# strictly monotonic

• Jan 24th 2010, 08:13 PM
derek walcott
strictly monotonic
Let K be a subset of R
A function F: K--> R is said to be strictly monotonic if it is either strictly increasing or strictly decreasing. That is, one of the following 2 holds:

1.) x,y are elements in K with x<y implies that f(x)<f(y)
or
2.) x,y are elements in K with x<y implies that f(x)>f(y)

Let I be an interval in R and let f: I-->R be a continuous function.
Prove that f is one-to-one iff f is strictly monotonic.

I am having trouble starting this problem and any help would be much appreciated.
• Jan 24th 2010, 10:08 PM
Drexel28
Quote:

Originally Posted by derek walcott
Let K be a subset of R
A function F: K--> R is said to be strictly monotonic if it is either strictly increasing or strictly decreasing. That is, one of the following 2 holds:

1.) x,y are elements in K with x<y implies that f(x)<f(y)
or
2.) x,y are elements in K with x<y implies that f(x)>f(y)

Let I be an interval in R and let f: I-->R be a continuous function.
Prove that f is one-to-one iff f is strictly monotonic.

I am having trouble starting this problem and any help would be much appreciated.

Suppose that \$\displaystyle f\$ was injective and continuous. Assume for a second that \$\displaystyle f\$ was not monotonic, then what would the IVT give us as a contradiction?

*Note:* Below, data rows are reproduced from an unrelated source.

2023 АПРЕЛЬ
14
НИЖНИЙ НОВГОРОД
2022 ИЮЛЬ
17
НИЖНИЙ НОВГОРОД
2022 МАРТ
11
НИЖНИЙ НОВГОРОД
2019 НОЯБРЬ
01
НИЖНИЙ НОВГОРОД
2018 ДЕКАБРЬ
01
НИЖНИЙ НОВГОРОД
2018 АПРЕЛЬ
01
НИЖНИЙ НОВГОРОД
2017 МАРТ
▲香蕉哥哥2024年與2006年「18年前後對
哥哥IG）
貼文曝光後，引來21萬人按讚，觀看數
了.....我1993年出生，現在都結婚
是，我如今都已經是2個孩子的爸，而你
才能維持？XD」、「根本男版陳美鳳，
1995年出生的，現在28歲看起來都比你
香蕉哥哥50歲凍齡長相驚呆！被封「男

Conversely, if \$\displaystyle x\ne y\$ then either \$\displaystyle x<y\implies f(x)<f(y)\implies f(x)\ne f(y)\$ or \$\displaystyle y<x\implies f(y)<f(x)\implies f(y)\ne f(x)\$, either way we have injectivity.
• Jan 25th 2010, 12:52 PM
derek walcott
so proving that it is an injection proves that it is also one-to-one?
• Jan 25th 2010, 01:03 PM
Drexel28
Quote:

Originally Posted by derek walcott
so proving that it is an injection proves that it is also one-to-one?

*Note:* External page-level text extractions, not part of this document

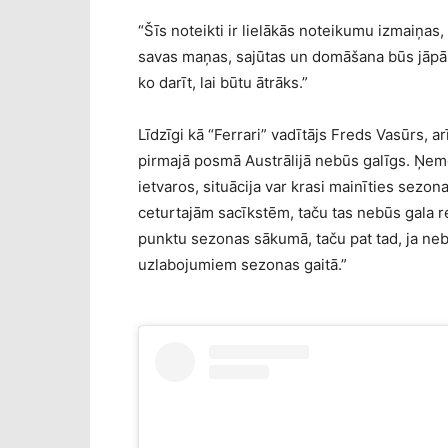
“Šīs noteikti ir lielākās noteikumu izmaiņas
savas maņas, sajūtas un domāšana būs jāpā
ko darīt, lai būtu ātrāks.”
Līdzīgi kā “Ferrari” vadītājs Freds Vasūrs,
pirmajā posmā Austrālijā nebūs galīgs. Ņem
ietvaros, situācija var krasi mainīties sezo
ceturtajām sacīkstēm, taču tas nebūs gala re
punktu sezonas sākumā, taču pat tad, ja neb
uzlabojumiem sezonas gaitā.”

Injection means one-to-one.
• Jan 25th 2010, 01:14 PM
derek walcott
okay that's what i thought.

and it's only injective because f is continuous. if f were not continuous then x=y and f(x) ≠ f(y) could occur?
• Jan 25th 2010, 01:19 PM
Drexel28
Quote:

Originally Posted by derek walcott
okay that's what i thought.

and it's only injective because f is continuous. if f were not continuous then x=y and f(x) ≠ f(y) could occur?

Wait, what?
• Jan 25th 2010, 01:30 PM
derek walcott
i am trying to think of the implications of f:K-->R being continuous and not being continuous

how does the problem change? would that prove that it isn't monotonic?
• Jan 25th 2010, 01:39 PM
Drexel28
Quote:

Originally Posted by derek walcott
i am trying to think of the implications of f:K-->R being continuous and not being continuous

how does the problem change? would that prove that it isn't monotonic?

If the function is continuous and injective it is monotonic. If a function is monotonic it is automatically injective.